■ YOUR OBJECTIVE ■
Rewrite the items below with "top-left" changed to "upper-left" and every other character left unchanged.
= = =
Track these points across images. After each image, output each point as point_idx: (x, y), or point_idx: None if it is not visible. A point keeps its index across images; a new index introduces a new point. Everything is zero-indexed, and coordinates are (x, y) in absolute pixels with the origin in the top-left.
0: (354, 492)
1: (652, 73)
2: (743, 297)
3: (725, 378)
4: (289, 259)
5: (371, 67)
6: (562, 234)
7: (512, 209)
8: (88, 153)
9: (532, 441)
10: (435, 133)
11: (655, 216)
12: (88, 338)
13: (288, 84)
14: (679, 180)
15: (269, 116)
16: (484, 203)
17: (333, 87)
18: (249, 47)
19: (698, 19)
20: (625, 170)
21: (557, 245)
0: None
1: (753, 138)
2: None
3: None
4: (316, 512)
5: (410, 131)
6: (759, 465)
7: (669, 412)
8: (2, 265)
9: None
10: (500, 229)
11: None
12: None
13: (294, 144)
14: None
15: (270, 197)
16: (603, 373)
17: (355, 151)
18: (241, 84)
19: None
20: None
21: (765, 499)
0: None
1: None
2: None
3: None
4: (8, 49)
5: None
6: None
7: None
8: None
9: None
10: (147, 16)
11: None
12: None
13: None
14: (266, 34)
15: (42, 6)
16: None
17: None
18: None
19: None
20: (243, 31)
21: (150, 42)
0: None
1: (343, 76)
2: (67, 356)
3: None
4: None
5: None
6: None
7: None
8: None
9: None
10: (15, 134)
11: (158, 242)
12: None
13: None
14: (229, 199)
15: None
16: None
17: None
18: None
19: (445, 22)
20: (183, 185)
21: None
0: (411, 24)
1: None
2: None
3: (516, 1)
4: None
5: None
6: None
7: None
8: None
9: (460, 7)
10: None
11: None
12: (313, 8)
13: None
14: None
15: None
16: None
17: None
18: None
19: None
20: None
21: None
= = =
■ EXERCISE RESPONSE ■
Track these points across images. After each image, output each point as point_idx: (x, y), or point_idx: None if it is not visible. A point keeps its index across images; a new index introduces a new point. Everything is zero-indexed, and coordinates are (x, y) in absolute pixels with the origin in the upper-left.
0: (354, 492)
1: (652, 73)
2: (743, 297)
3: (725, 378)
4: (289, 259)
5: (371, 67)
6: (562, 234)
7: (512, 209)
8: (88, 153)
9: (532, 441)
10: (435, 133)
11: (655, 216)
12: (88, 338)
13: (288, 84)
14: (679, 180)
15: (269, 116)
16: (484, 203)
17: (333, 87)
18: (249, 47)
19: (698, 19)
20: (625, 170)
21: (557, 245)
0: None
1: (753, 138)
2: None
3: None
4: (316, 512)
5: (410, 131)
6: (759, 465)
7: (669, 412)
8: (2, 265)
9: None
10: (500, 229)
11: None
12: None
13: (294, 144)
14: None
15: (270, 197)
16: (603, 373)
17: (355, 151)
18: (241, 84)
19: None
20: None
21: (765, 499)
0: None
1: None
2: None
3: None
4: (8, 49)
5: None
6: None
7: None
8: None
9: None
10: (147, 16)
11: None
12: None
13: None
14: (266, 34)
15: (42, 6)
16: None
17: None
18: None
19: None
20: (243, 31)
21: (150, 42)
0: None
1: (343, 76)
2: (67, 356)
3: None
4: None
5: None
6: None
7: None
8: None
9: None
10: (15, 134)
11: (158, 242)
12: None
13: None
14: (229, 199)
15: None
16: None
17: None
18: None
19: (445, 22)
20: (183, 185)
21: None
0: (411, 24)
1: None
2: None
3: (516, 1)
4: None
5: None
6: None
7: None
8: None
9: (460, 7)
10: None
11: None
12: (313, 8)
13: None
14: None
15: None
16: None
17: None
18: None
19: None
20: None
21: None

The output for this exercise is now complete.